Sincerely & respectfully y[ou]rs | (Signed) J.D. Hooker.
ENDNOTES
1. This letter is a 19th Century manuscript copy written in a hand not that of the
original author, Joseph Dalton Hooker, and not signed by him. The copy was
probably made by Hooker's mother or sister so that a version could be circulated
amongst family and friends.
2. Charles Lyell, Esquire, was the father of Sir Charles Lyell, a British lawyer and the
foremost geologist of his day and author of Principles of Geology.
3. Auguste Edouart (1789--1861) was a French born portrait artist who worked in
England, Scotland and USA. He specialised in silhouette portraits.
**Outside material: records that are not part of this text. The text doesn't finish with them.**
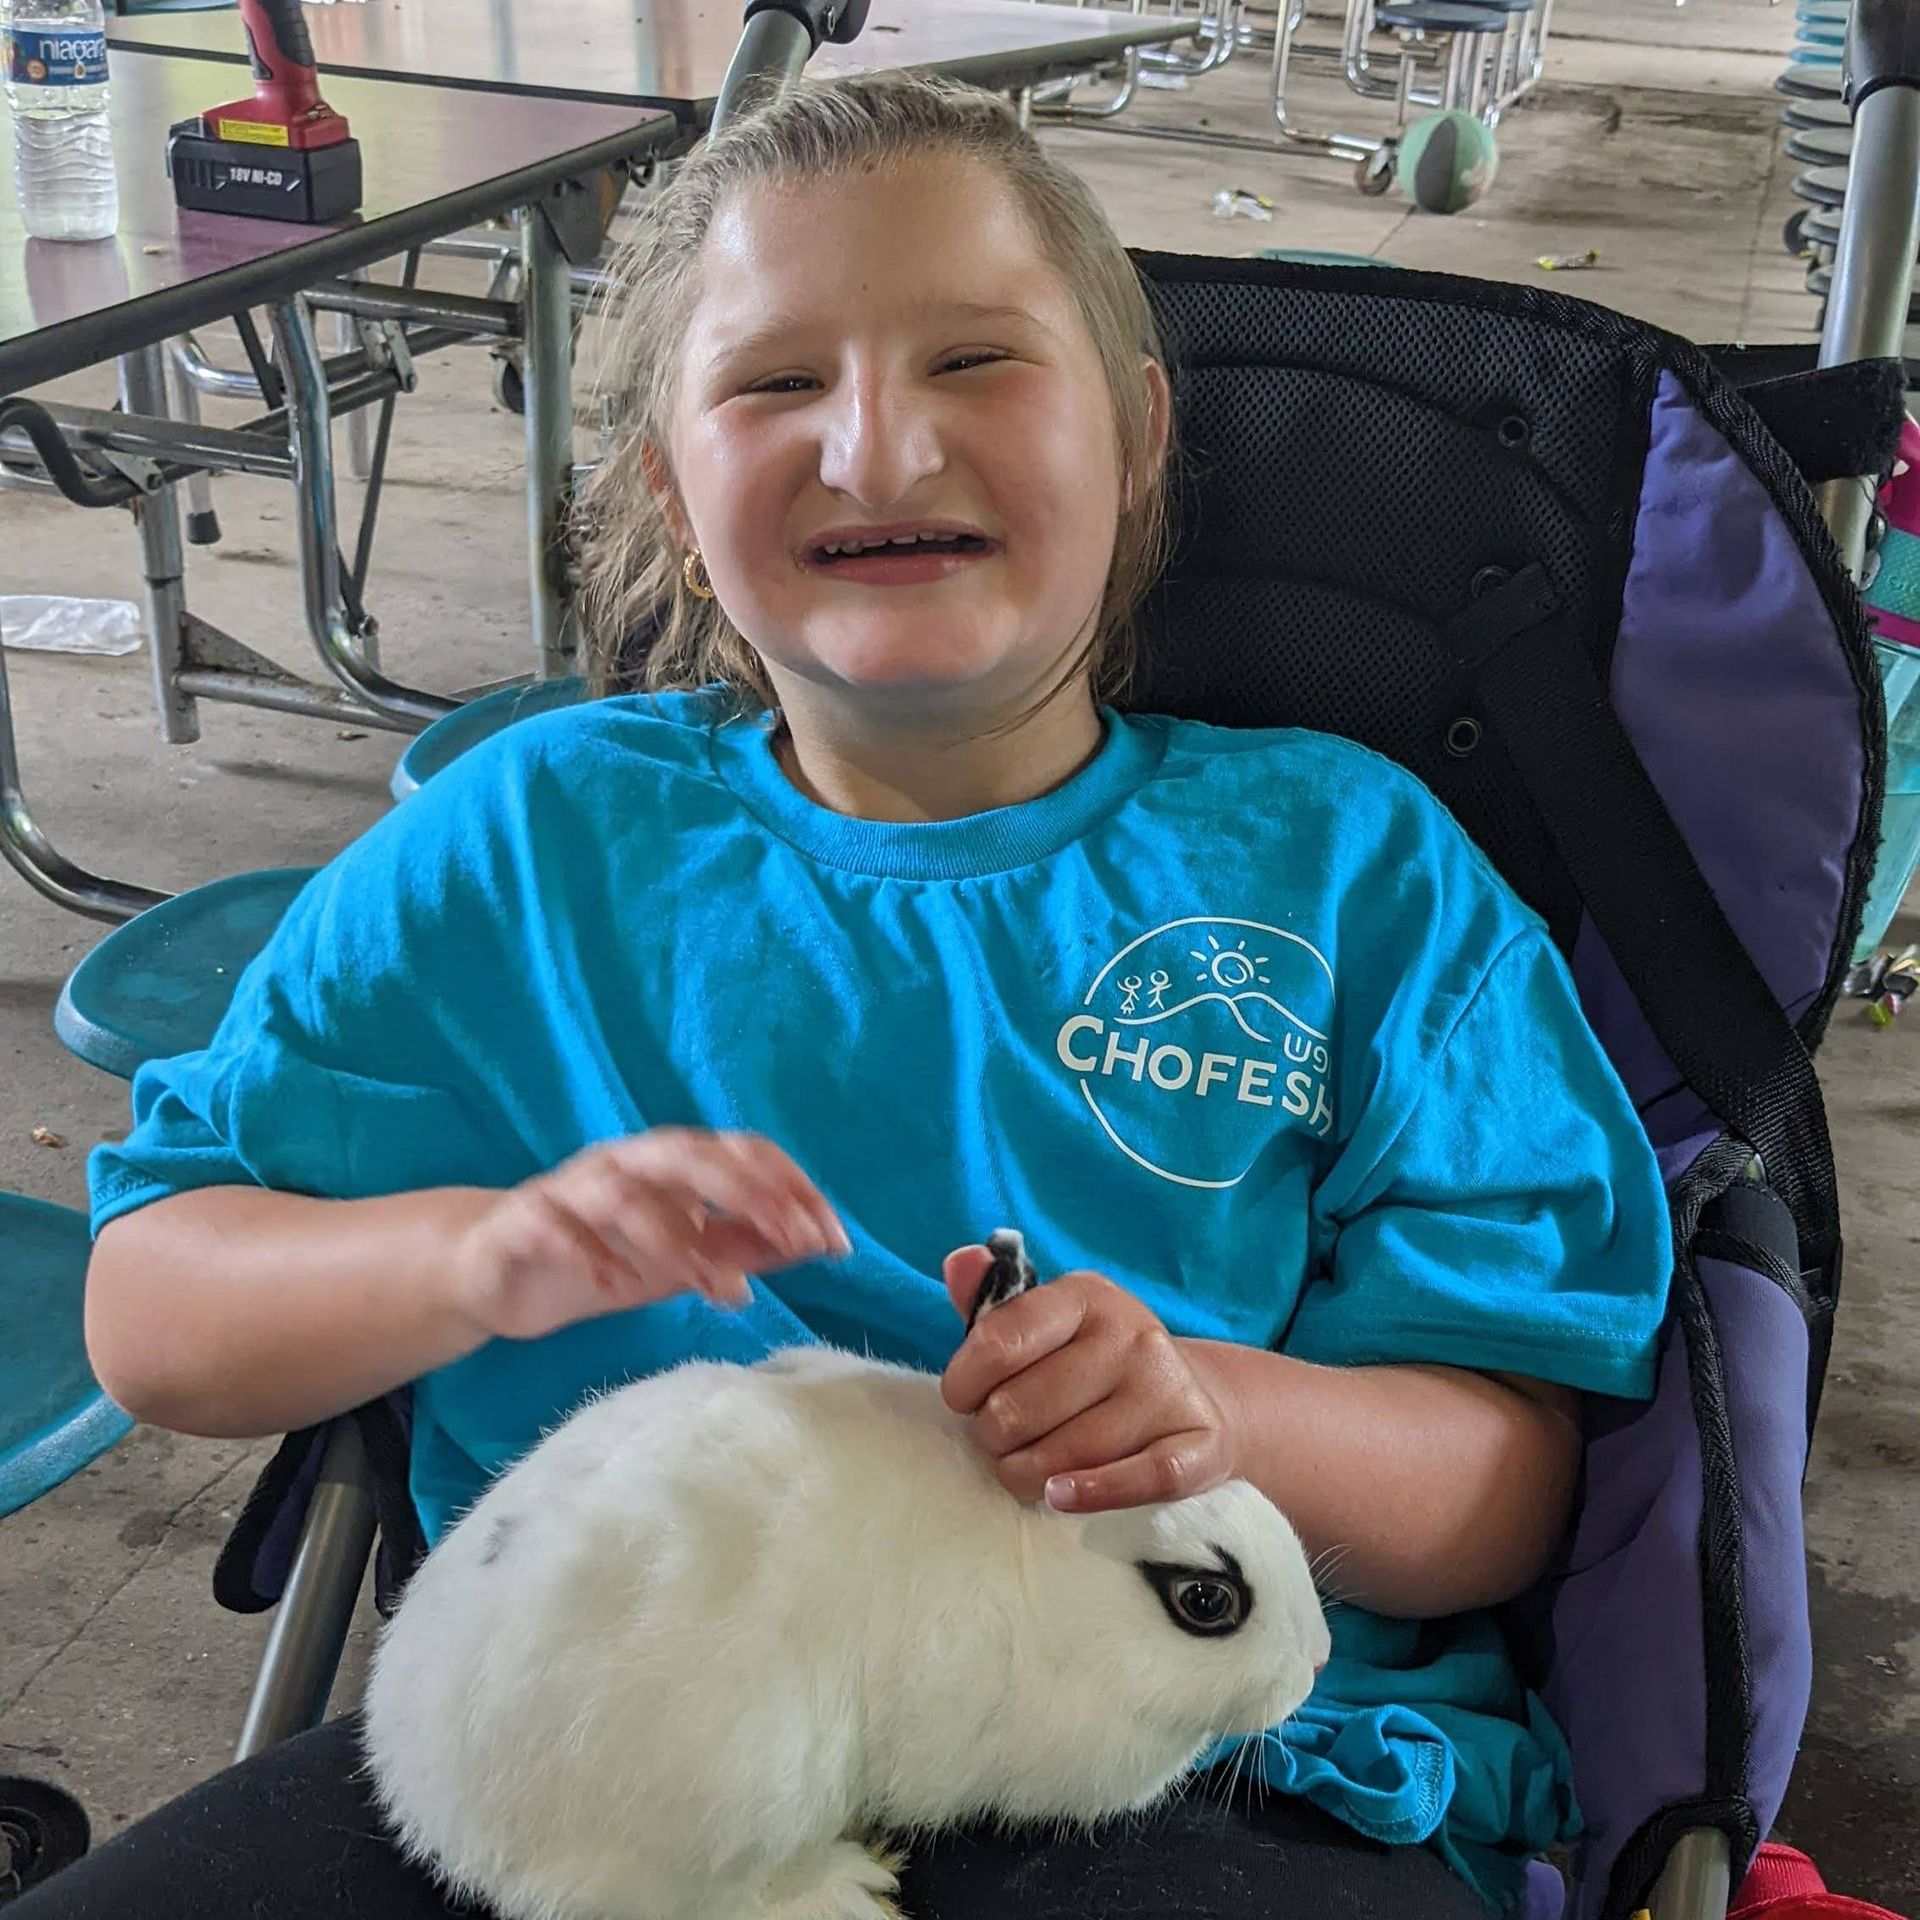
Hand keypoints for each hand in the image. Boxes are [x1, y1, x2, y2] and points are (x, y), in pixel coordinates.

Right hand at [449, 1128, 849, 1341]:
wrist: (496, 1273)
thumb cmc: (605, 1257)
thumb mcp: (686, 1258)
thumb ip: (746, 1246)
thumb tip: (819, 1241)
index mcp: (675, 1163)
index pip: (744, 1153)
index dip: (792, 1188)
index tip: (834, 1240)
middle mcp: (628, 1162)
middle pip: (691, 1155)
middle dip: (749, 1193)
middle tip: (794, 1240)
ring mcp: (574, 1188)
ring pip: (628, 1193)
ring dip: (680, 1239)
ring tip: (723, 1289)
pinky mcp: (525, 1220)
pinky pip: (557, 1226)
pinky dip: (591, 1252)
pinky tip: (616, 1286)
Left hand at [938, 1249, 1237, 1512]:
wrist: (1195, 1401)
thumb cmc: (1095, 1366)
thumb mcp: (1048, 1325)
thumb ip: (994, 1303)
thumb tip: (959, 1262)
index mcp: (1086, 1296)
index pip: (1000, 1340)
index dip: (964, 1381)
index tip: (962, 1400)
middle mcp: (1132, 1334)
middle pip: (1022, 1407)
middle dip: (994, 1435)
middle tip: (1000, 1440)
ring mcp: (1167, 1388)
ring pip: (1067, 1451)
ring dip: (1027, 1473)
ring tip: (1023, 1468)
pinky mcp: (1200, 1443)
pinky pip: (1141, 1478)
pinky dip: (1093, 1493)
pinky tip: (1060, 1496)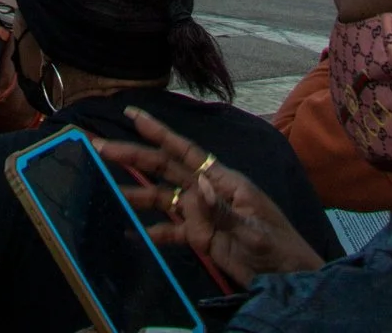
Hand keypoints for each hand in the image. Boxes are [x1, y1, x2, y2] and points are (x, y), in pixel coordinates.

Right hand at [92, 108, 323, 287]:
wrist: (291, 278)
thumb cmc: (279, 248)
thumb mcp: (255, 231)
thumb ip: (224, 211)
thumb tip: (197, 185)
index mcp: (223, 180)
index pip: (185, 150)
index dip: (158, 132)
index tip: (132, 114)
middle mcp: (208, 191)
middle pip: (166, 169)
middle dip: (134, 156)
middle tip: (100, 146)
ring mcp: (202, 214)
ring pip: (163, 198)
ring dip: (137, 194)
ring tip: (107, 191)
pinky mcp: (201, 238)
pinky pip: (171, 230)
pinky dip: (152, 230)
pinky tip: (130, 232)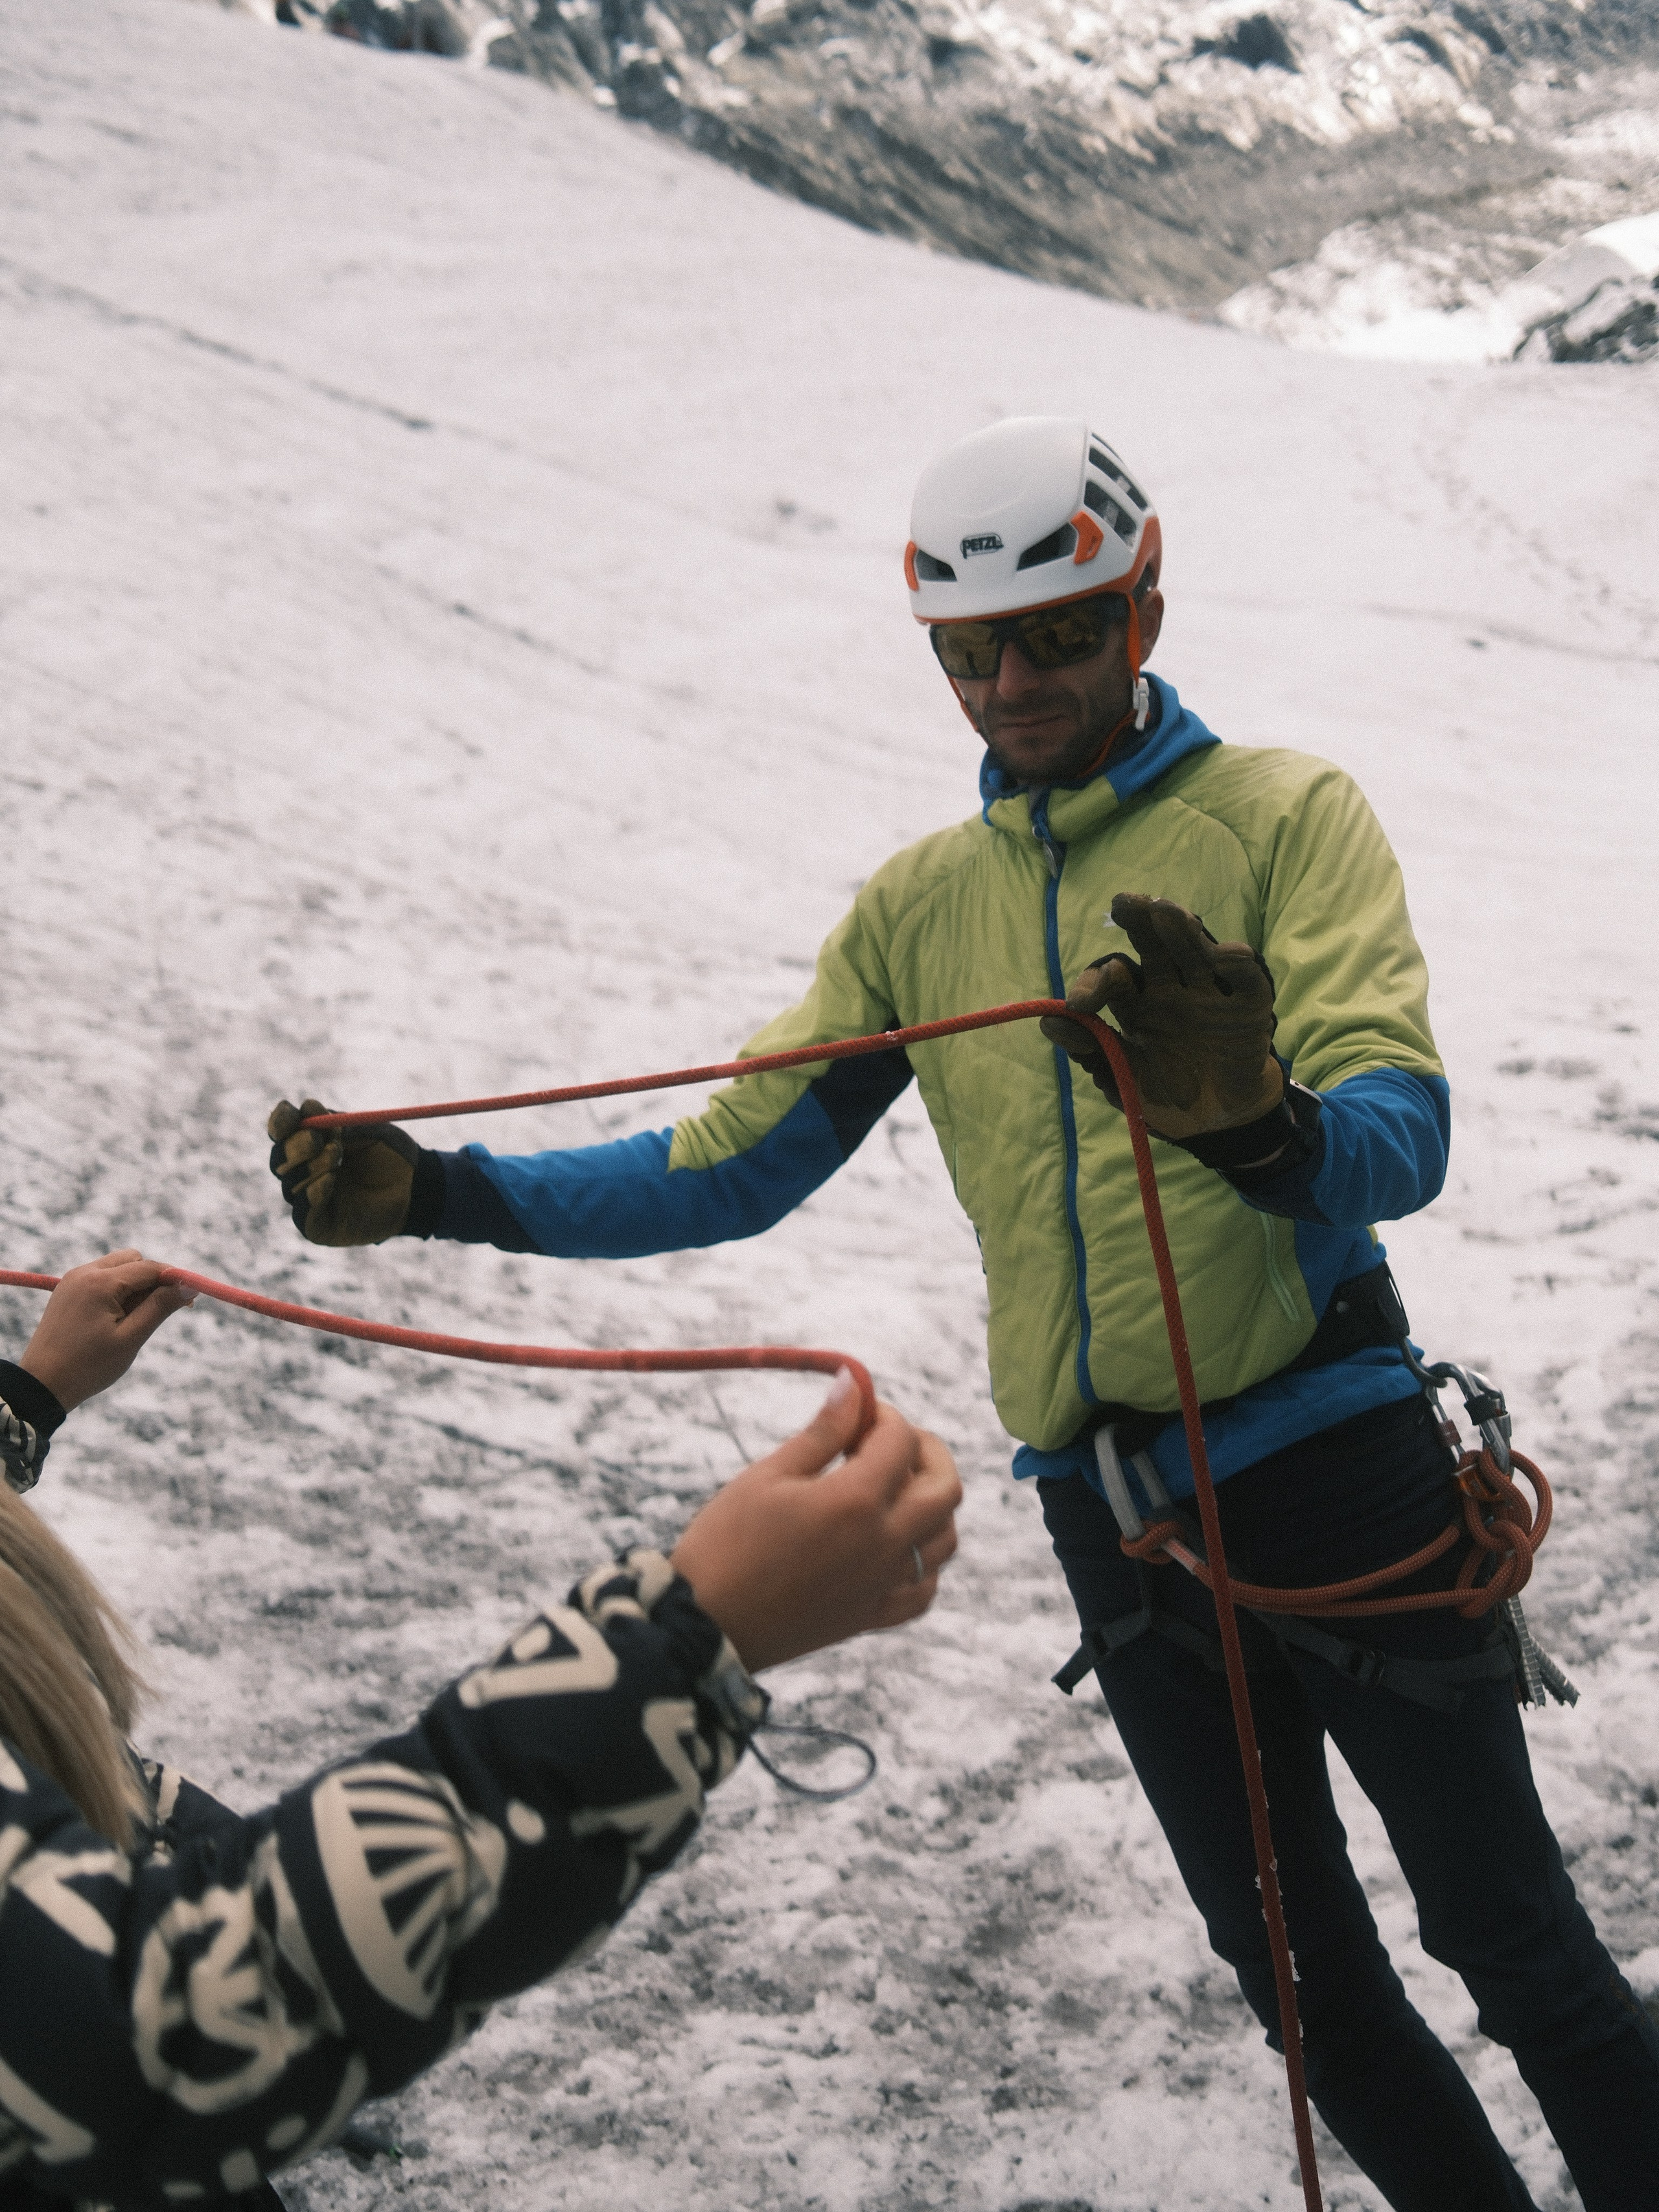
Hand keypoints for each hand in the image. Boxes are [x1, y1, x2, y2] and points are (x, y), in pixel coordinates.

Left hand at [20, 1250, 196, 1412]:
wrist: (42, 1384)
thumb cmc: (89, 1366)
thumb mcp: (131, 1338)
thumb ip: (160, 1307)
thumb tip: (188, 1286)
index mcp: (100, 1283)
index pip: (149, 1268)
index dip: (174, 1279)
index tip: (192, 1298)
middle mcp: (84, 1273)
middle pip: (133, 1260)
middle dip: (153, 1280)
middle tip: (163, 1311)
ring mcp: (73, 1280)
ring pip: (117, 1268)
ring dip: (135, 1285)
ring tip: (137, 1319)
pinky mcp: (67, 1290)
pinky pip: (101, 1279)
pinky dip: (117, 1291)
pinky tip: (118, 1318)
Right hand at [268, 1098, 423, 1245]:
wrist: (418, 1187)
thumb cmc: (392, 1155)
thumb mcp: (372, 1130)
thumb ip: (342, 1123)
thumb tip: (310, 1110)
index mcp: (311, 1142)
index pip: (282, 1131)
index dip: (281, 1122)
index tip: (292, 1114)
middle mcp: (303, 1171)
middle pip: (279, 1158)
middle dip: (295, 1146)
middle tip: (317, 1138)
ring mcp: (309, 1199)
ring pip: (291, 1184)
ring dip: (311, 1167)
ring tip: (336, 1155)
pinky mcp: (318, 1226)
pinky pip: (303, 1213)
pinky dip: (313, 1195)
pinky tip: (329, 1181)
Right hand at [671, 1372, 960, 1671]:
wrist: (704, 1625)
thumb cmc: (726, 1542)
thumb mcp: (769, 1475)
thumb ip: (823, 1430)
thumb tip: (853, 1382)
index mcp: (856, 1502)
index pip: (901, 1440)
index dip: (883, 1415)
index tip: (856, 1412)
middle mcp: (883, 1544)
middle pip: (945, 1488)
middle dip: (927, 1451)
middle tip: (890, 1441)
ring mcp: (883, 1585)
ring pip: (945, 1539)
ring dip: (931, 1503)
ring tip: (893, 1488)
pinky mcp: (871, 1617)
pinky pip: (925, 1589)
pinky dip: (924, 1561)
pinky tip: (895, 1544)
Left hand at [1040, 893, 1282, 1140]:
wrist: (1218, 1125)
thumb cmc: (1166, 1097)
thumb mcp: (1124, 1077)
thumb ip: (1092, 1049)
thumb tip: (1048, 1022)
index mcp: (1137, 1002)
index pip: (1113, 975)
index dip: (1096, 981)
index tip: (1081, 1003)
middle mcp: (1171, 988)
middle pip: (1154, 945)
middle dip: (1140, 922)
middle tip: (1123, 904)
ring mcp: (1210, 993)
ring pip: (1196, 950)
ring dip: (1182, 930)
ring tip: (1165, 911)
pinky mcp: (1249, 1007)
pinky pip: (1247, 981)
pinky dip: (1239, 964)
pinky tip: (1224, 953)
4. Friedrich Wilhelm Heinrich Alexander von Humboldt (1769-- 1859). Prussian
geographer, naturalist and explorer.
5. Robert McCormick was the Surgeon on board H.M.S. 'Erebus' during the Ross
Antarctic Expedition.
6. William John Swainson (1789--1855). English ornithologist, malacologist,
conchologist, entomologist and artist.
7. Rear--Admiral Sir John Franklin (1786--1847). British Royal Navy officer and
explorer of the Arctic who served as Lieutenant--Governor of Van Diemen's Land.
He disappeared on his last expedition, attempting to chart and navigate a section of
the Northwest Passage in the Canadian Arctic.
8. Ronald Campbell Gunn (1808--1881). Botanist & politician resident in Tasmania.
Collected with Joseph Hooker when he stopped in Tasmania during the Ross
Antarctic Expedition and continued to correspond with Hooker and send specimens
to the Royal Botanic Gardens, Kew.
9. The term "Ultima Thule", in medieval geographies, denotes any distant place
located beyond the "borders of the known world."
10. Leonard Horner (1785--1864). Scottish merchant, geologist and educational
reformer. He was a co--founder of the School of Arts of Edinburgh, now Heriot--Watt
University. He was President of the Geographical Society in 1846 and 1860.